##### GIVEN RECORDS #####

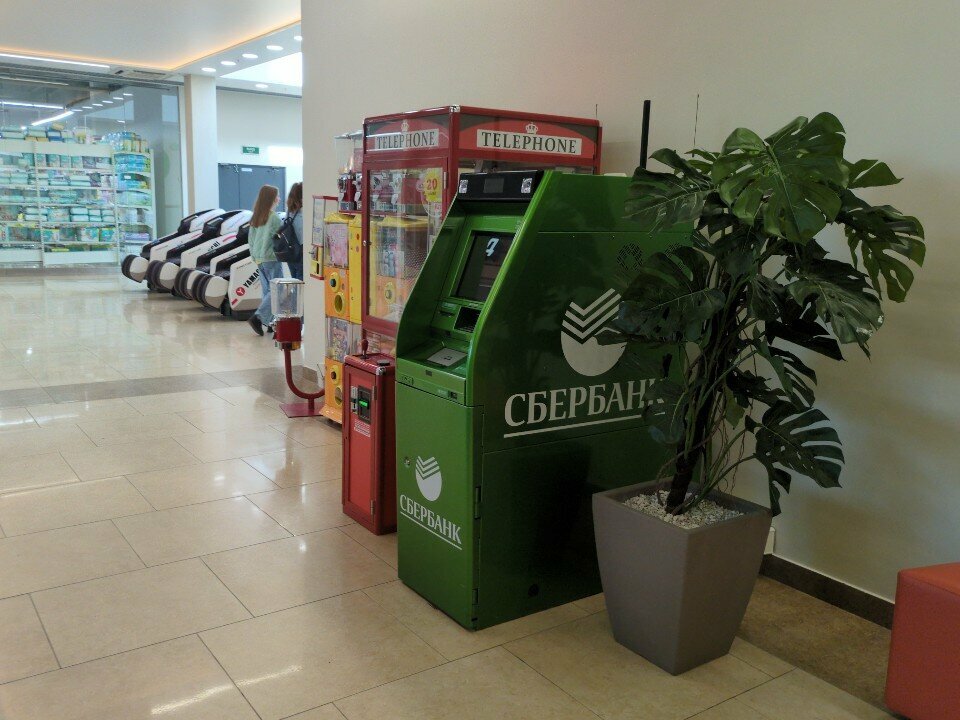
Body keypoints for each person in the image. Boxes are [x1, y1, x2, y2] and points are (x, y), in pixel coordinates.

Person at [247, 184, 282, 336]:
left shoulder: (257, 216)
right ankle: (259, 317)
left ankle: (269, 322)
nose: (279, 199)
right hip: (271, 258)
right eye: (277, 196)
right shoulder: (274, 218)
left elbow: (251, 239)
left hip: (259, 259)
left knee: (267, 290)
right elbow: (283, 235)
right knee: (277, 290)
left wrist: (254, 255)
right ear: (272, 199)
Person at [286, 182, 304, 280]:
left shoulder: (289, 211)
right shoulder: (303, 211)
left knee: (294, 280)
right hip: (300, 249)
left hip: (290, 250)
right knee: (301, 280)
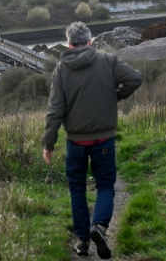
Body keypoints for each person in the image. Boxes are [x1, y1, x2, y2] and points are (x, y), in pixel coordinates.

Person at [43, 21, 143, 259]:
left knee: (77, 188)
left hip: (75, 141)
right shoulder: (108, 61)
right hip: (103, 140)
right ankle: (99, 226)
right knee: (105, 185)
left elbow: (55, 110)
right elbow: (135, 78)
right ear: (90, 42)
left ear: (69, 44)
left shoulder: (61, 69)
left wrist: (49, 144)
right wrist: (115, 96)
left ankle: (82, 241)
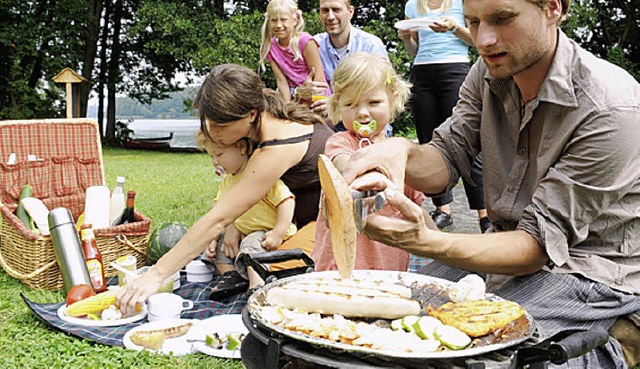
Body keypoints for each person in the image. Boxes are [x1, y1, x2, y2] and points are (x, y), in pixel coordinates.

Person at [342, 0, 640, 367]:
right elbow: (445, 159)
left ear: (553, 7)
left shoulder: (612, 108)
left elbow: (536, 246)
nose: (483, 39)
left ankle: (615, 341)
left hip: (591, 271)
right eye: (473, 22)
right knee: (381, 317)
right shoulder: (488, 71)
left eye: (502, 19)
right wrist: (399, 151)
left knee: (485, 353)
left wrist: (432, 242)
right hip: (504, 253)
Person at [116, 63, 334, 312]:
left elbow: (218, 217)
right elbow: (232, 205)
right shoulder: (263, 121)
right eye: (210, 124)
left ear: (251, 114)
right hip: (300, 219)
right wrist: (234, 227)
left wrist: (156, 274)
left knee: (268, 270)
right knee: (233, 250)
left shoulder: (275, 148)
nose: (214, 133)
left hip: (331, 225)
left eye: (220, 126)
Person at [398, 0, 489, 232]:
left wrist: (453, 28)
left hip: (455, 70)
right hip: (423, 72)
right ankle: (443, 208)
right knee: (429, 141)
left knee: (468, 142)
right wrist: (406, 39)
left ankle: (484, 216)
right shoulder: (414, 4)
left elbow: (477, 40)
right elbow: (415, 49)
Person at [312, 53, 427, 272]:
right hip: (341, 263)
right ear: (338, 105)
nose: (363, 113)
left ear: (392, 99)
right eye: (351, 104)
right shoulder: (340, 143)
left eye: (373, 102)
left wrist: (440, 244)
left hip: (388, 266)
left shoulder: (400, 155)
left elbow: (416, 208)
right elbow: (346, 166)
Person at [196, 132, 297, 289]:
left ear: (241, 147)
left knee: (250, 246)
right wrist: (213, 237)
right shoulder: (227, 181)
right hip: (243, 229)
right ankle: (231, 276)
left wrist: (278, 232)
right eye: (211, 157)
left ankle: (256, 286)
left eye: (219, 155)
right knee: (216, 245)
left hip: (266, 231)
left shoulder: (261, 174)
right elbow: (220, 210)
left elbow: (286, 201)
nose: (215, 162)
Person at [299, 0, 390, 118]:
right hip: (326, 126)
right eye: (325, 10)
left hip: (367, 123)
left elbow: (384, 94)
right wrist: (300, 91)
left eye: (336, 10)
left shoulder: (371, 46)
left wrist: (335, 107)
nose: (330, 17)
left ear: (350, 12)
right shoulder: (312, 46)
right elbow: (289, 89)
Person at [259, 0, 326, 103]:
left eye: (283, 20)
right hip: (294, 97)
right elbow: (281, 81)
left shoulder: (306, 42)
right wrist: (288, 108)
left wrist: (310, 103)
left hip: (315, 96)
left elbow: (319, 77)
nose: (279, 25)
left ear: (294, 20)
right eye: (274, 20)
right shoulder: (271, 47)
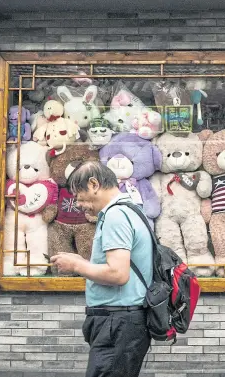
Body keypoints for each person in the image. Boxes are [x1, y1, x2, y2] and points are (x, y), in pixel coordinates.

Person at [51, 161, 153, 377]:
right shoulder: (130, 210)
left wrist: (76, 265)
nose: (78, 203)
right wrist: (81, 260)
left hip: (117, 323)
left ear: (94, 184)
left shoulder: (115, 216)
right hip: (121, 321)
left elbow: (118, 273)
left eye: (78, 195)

#####

### TASK STATEMENT:
Report the count of lines in the entries that contain the string "ankle", and nothing besides it.

### WRITTEN ANSWER:
9